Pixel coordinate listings
--
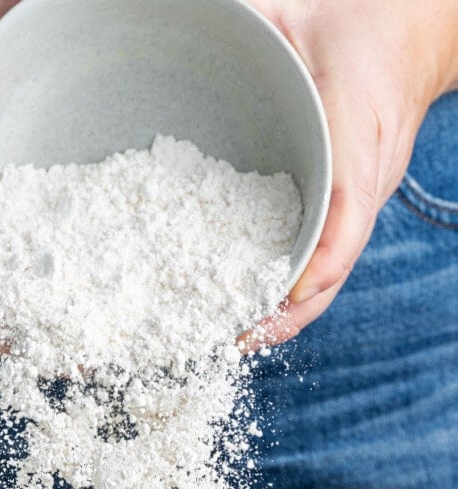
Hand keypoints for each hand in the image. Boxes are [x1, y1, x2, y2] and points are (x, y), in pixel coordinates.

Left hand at [241, 0, 457, 346]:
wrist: (406, 28)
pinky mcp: (337, 208)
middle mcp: (361, 185)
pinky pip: (312, 258)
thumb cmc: (359, 19)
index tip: (282, 298)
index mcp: (361, 138)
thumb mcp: (300, 13)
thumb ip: (257, 25)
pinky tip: (242, 304)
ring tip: (232, 338)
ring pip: (321, 275)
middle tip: (236, 340)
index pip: (348, 215)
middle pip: (330, 270)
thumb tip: (199, 30)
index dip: (318, 264)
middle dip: (285, 314)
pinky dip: (281, 289)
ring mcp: (352, 204)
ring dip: (281, 312)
--
= TASK OBJECTIVE =
Repeat the data above in full and exactly. Omit every image.

= OUTPUT =
Hand keypoints for each hand in the image. Boxes are [x1, y1, x2, y2] and points are (x, y), in pixel coordinates.

Left hand at [241, 0, 457, 346]:
wrist: (406, 28)
pinky mcp: (337, 208)
middle mcp: (361, 185)
pinky pip: (312, 258)
thumb cmc: (359, 19)
index tip: (282, 298)
index mcp: (361, 138)
thumb mcp: (300, 13)
thumb ip: (257, 25)
pinky tip: (242, 304)
ring tip: (232, 338)
ring pip: (321, 275)
middle tip: (236, 340)
index pip: (348, 215)
middle pip: (330, 270)
thumb tip: (199, 30)
index dip: (318, 264)
middle dip: (285, 314)
pinky dip: (281, 289)
ring mcp: (352, 204)
ring dip: (281, 312)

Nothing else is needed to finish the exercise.